Stephen is waiting patiently for me to get on with my story. But what can I tell him about the culmination of Luke’s courtship? He wouldn’t understand it, and it’s none of his business or anyone else’s. It belongs to me alone now, the memory, and it will die with me.
I tell him simply, “It was in June, on the summer solstice, when Luke finally asked me to be his wife. I accepted.”
Chapter 18
In its essence, the delight of sexual love, the genetic spasm, is a sensation of resurrection, of renewing our life in another, for only in others can we renew our life and so perpetuate ourselves.
Luke reached the end of the path ahead of her, looked back, grinning exuberantly. The sky floated a skim of cloud as subtle as the interior of a shell, the summer-tamed waves frothed beyond the velvet sand, and Mary laughed as she ran with him toward the breakers, chisels rattling in their buckets, sand flying around their feet until they reached the dark, wet sand vacated by the tide. They walked north toward the Knob, laying strings of foot tracks over the convoluted tracks of flowing water, and Mary told him about a similar day not so long ago when she had started for the Knob with her chisel and bucket and found a stranger on the beach. Luke nodded and took her hand in his.
At the base of the cliffs on the seaward side of the Knob, the ebbing tide had exposed rock terraces paved with tiny barnacles, a brittle mosaic that wheezed under their boots. In sea-scoured hollows, small, mysterious worlds shimmered beneath aquamarine water—worlds of roseate brocades, peridot swatches, yellow-gold spikes, where sinuous green silks glowed iridescent blue when the light struck at the right angle, and sea anemones opened into exotic blossoms of pale green and pink. The terraces were transected by fissures carved by the knife of the sea, and on their honed faces, mussels crowded, tufted mats of hissing, shining blue-black shells. Mary and Luke filled their buckets with seawater and set to work, carefully prying the mussels off the rock with their chisels.
Within half an hour the tide began to turn, rising into the fissures, draining away, but returning again in the long, constant rhythms of the sea. Mary worked methodically back from the encroaching water, taking only a few mussels from any one area, always leaving the largest to live and breed.
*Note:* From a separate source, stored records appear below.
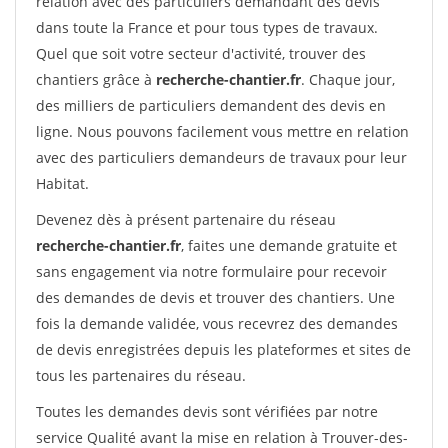
relation avec des particuliers demandant des devis
dans toute la France et pour tous types de travaux.
Quel que soit votre secteur d'activité, trouver des
chantiers grâce à
recherche-chantier.fr
. Chaque jour,
des milliers de particuliers demandent des devis en
ligne. Nous pouvons facilement vous mettre en relation
avec des particuliers demandeurs de travaux pour leur
Habitat.
Devenez dès à présent partenaire du réseau
recherche-chantier.fr
, faites une demande gratuite et
sans engagement via notre formulaire pour recevoir
des demandes de devis et trouver des chantiers. Une
fois la demande validée, vous recevrez des demandes
de devis enregistrées depuis les plateformes et sites de
tous les partenaires du réseau.
Toutes les demandes devis sont vérifiées par notre
service Qualité avant la mise en relation à Trouver-des-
The memory of the time when these rocks were barren of life gave her a profound respect for this profusion.
When at length, the tidal surges served warning that the sea was reclaiming its own in earnest, Mary and Luke walked up the slope of the beach until they found a satin-backed log to rest on. Mary put her bucket down next to Luke’s, assessing their harvest and calling it good, then sat beside him, while he delved into his shirt pocket and pulled out a cloth-wrapped package of venison jerky. He offered her a piece, but she shook her head. “I’m too thirsty for that. You didn’t happen to bring a canteen, did you?”
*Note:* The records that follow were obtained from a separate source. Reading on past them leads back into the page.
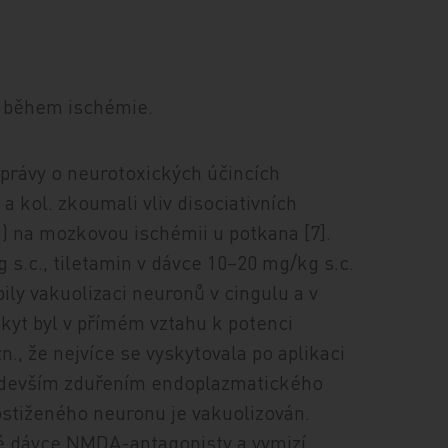
y během ischémie.
zprávy o neurotoxických účincích
 a kol. zkoumali vliv disociativních
n) na mozkovou ischémii u potkana [7].
g s.c., tiletamin v dávce 10–20 mg/kg s.c.
ly vakuolizaci neuronů v cingulu a v
skyt byl v přímém vztahu k potenci
n., že nejvíce se vyskytovala po aplikaci
ředevším zduřením endoplazmatického
ostiženého neuronu je vakuolizován.
ivé dávce NMDA-antagonisty a vymizí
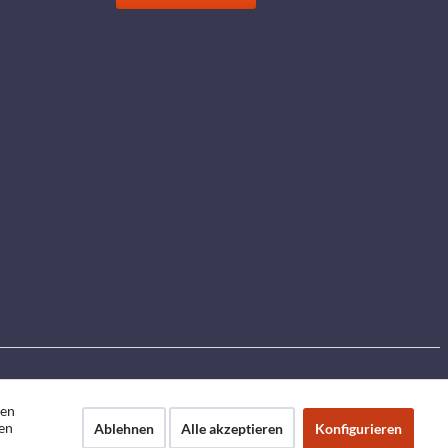
den
en
Ablehnen
Alle akzeptieren
Konfigurieren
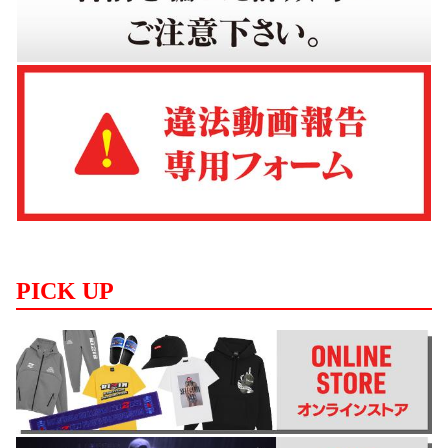
PICK UP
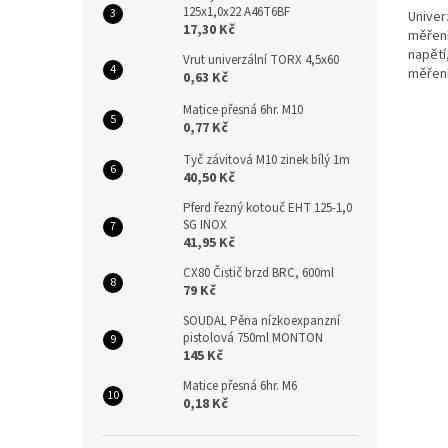
125x1,0x22 A46T6BF
Univer
17,30 Kč
měření
napětí
Vrut univerzální TORX 4,5x60
měření 
0,63 Kč
300V, C
Matice přesná 6hr. M10
0,77 Kč
Tyč závitová M10 zinek bílý 1m
40,50 Kč
Pferd řezný kotouč EHT 125-1,0
SG INOX
41,95 Kč
CX80 Čistič brzd BRC, 600ml
79 Kč
SOUDAL Pěna nízkoexpanzní
pistolová 750ml MONTON
145 Kč
Matice přesná 6hr. M6
0,18 Kč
He motioned southward. “It’s down there—the creek.”
For a while they didn’t speak, and Mary cherished the tranquil silence as she watched the sea slowly flood the sand. Gulls wheeled restlessly, flying so high they were almost invisible. The weather would change soon.
Luke wrapped the remaining jerky and put it back in his pocket. “Rachel always has a different way of looking at things, doesn’t she?”
Mary felt the tranquillity shiver like the water in a tide pool ruffled by a wind. “Different from what?”
He shrugged. “Different from anything I’ve ever known.”
“Did you expect her to look at things the way you were taught?”
That surprised him, and Mary felt an acid rush of annoyance. So much surprised him.
“No,” he said hesitantly, “I guess I shouldn’t expect her to look at things the way I do, but I’ve never known any other way.”